[Quoted passage — start]

Unity 2d static variables versus GameObject.Find("")

Evening, gentleman.

I got a number of gameobjects that do stuff. Each got a script that calculates some variables, that i need to use in other scripts. Like, controlling my player with a joystick.
Im calculating the control variable in the joystick script. Than i parse the script with GameObject.Find(“”) from the script on the player, looking for this variable and use it.

As i go, my project ends up using alot of Find functions and referencing lots of scripts and gameobjects. It appears to be that GameObject.Find(“”) needs to be put in update(), so i guess the system is searching the memory for all this number of gameobject each frame. I suppose that these searches take monstrous amounts of computing time.

So, the question is how to arrange everything the most optimal way?
Does the GameObject.Find(“”) uses much more operations?
Is using simple static variables better?

[Quoted passage — finish]
[Listed records — start]

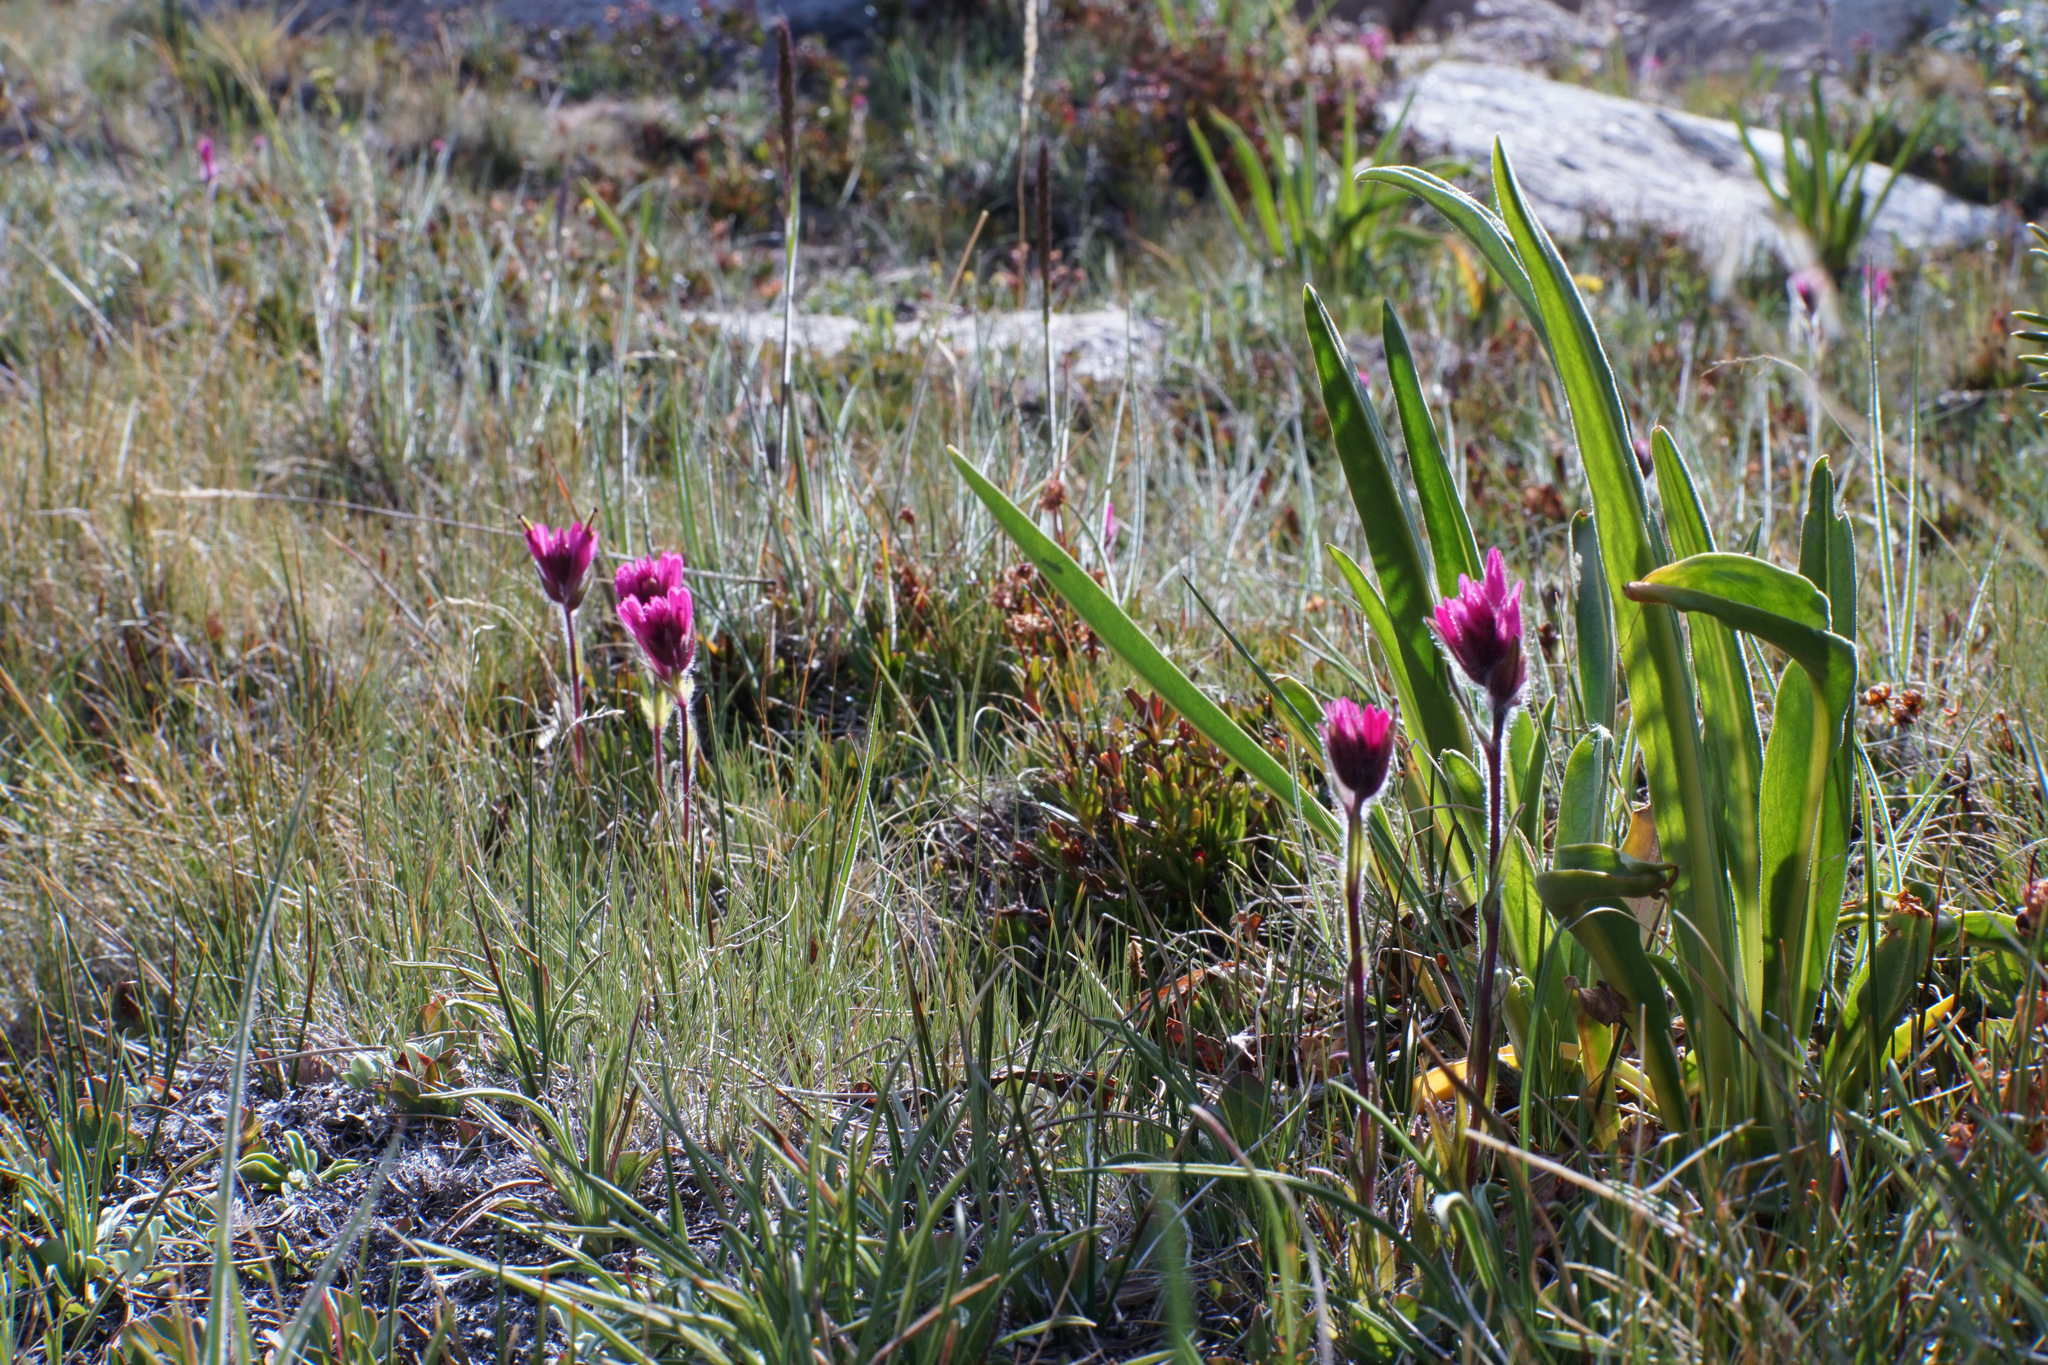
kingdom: Plantae
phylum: Tracheophyta
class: Magnoliopsida
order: Lamiales
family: Orobanchaceae
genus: Castilleja
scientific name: Castilleja lemmonii
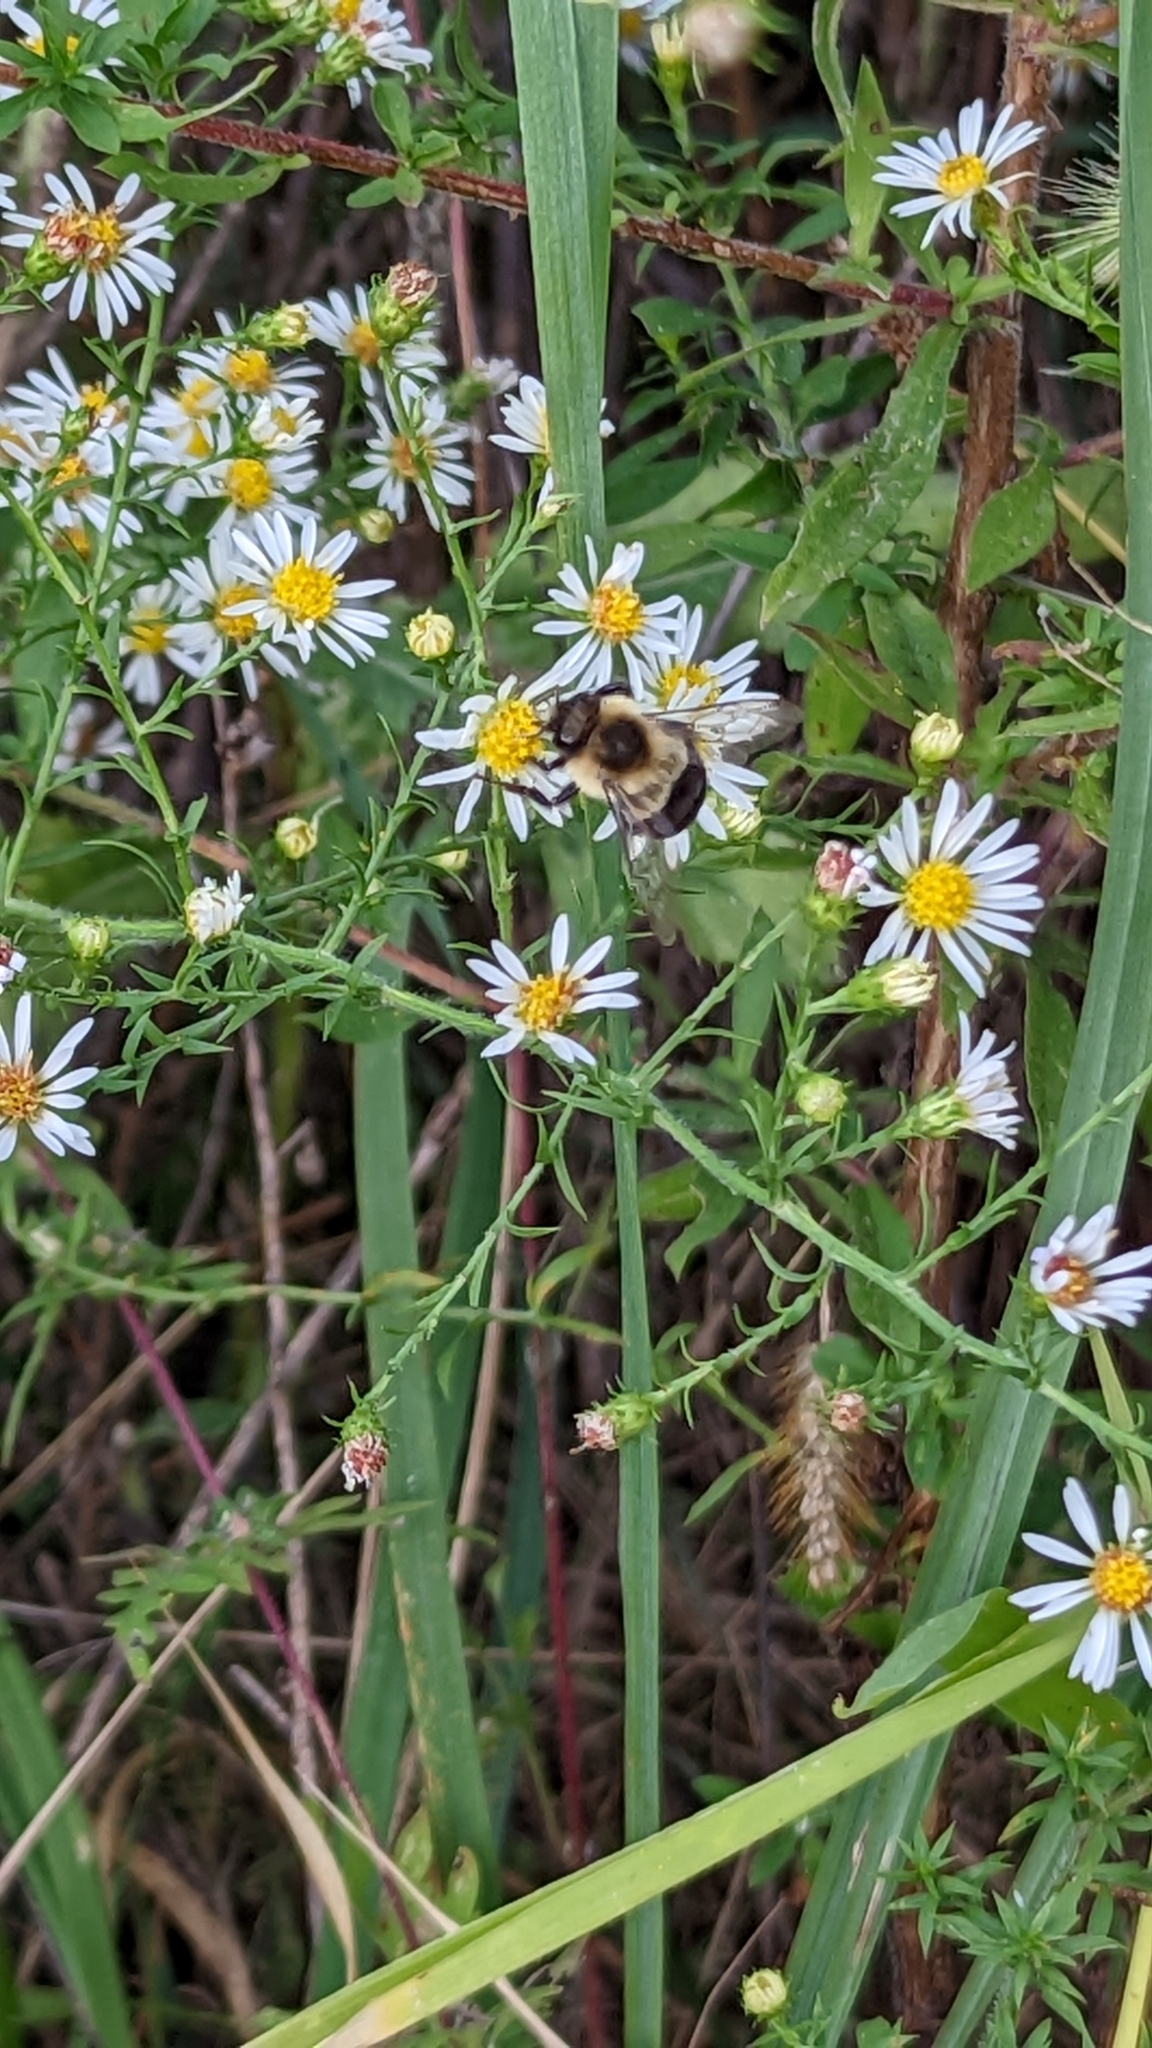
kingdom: Animalia
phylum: Arthropoda
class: Insecta
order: Hymenoptera
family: Apidae
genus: Bombus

[Listed records — finish]

▸ **Your goal**:
Transcribe the portion of the post about Unity static variables that begins with the words "I got a number" and ends after the words "with a joystick.". The data has no connection to the post about Unity static variables.

▸ **Reply to the exercise**:
I got a number of gameobjects that do stuff. Each got a script that calculates some variables, that i need to use in other scripts. Like, controlling my player with a joystick.